- [ABOUT THIS EXERCISE] Your answer must be the listing repeated word for word, without its pictures.

- [RECORDS SUPPLIED]

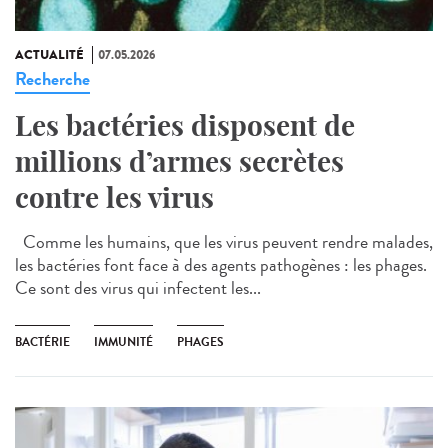
ACTUALITÉ
07.05.2026
Recherche
Les bactéries disposent de
millions d’armes secrètes
contre les virus
Comme les humains, que les virus peuvent rendre malades,
les bactéries font face à des agents pathogènes : les phages.
Ce sont des virus qui infectent les...
BACTÉRIE
IMMUNITÉ
PHAGES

- [OUTPUT FOR THIS TASK]
ACTUALITÉ
07.05.2026
Recherche
Les bactéries disposent de
millions d’armes secrètes
contre les virus
Comme les humains, que les virus peuvent rendre malades,
les bactéries font face à des agents pathogènes : les phages.
Ce sont des virus qui infectent les...
BACTÉRIE
IMMUNITÉ
PHAGES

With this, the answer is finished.